Creio ser relevante que nos debrucemos acerca do uso desta ferramenta como meio de criação no geral, mas em particular – e por inclinações pessoais — parece-me de maior relevância refletir sobre o significado do uso de inteligência artificial para a criação de objetos ou práticas de qualidade artística. Não desprimorando a escrita técnica e a componente pessoal que esta também possa ter, em textos de opinião, guião de cinema, artes visuais, música, a componente humana carrega um peso maior.

Por um lado existe uma questão filosófica controversa acerca da definição da arte, não existindo propriamente um consenso acerca dos seus limites. Se avaliar arte sempre foi um enigma para a maior parte da população, sendo que os critérios são, frequentemente, tidos como pretensiosos ou elitistas, então como avaliar algo produzido por um modelo de IA? Será a “arte do prompt*” tão nobre como qualquer outra? E como comparar o uso desta ferramenta ao processo tradicional?

| MATERIAL FORNECIDO |
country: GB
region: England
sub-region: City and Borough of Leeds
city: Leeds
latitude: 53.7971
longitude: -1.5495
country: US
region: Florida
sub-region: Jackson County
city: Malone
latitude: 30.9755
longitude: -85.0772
...
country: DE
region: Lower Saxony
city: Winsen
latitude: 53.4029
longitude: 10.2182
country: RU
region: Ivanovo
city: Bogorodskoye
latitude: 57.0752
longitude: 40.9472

| INSTRUÇÃO DADA |
Enumere as áreas de criação que o excerto apresenta como aquelas em que a componente humana carrega um peso maior. Para responder, baseie-se apenas no excerto.

| RESOLUÇÃO COMPLETA |
- Textos de opinião
- Guião de cinema
- Artes visuais
- Música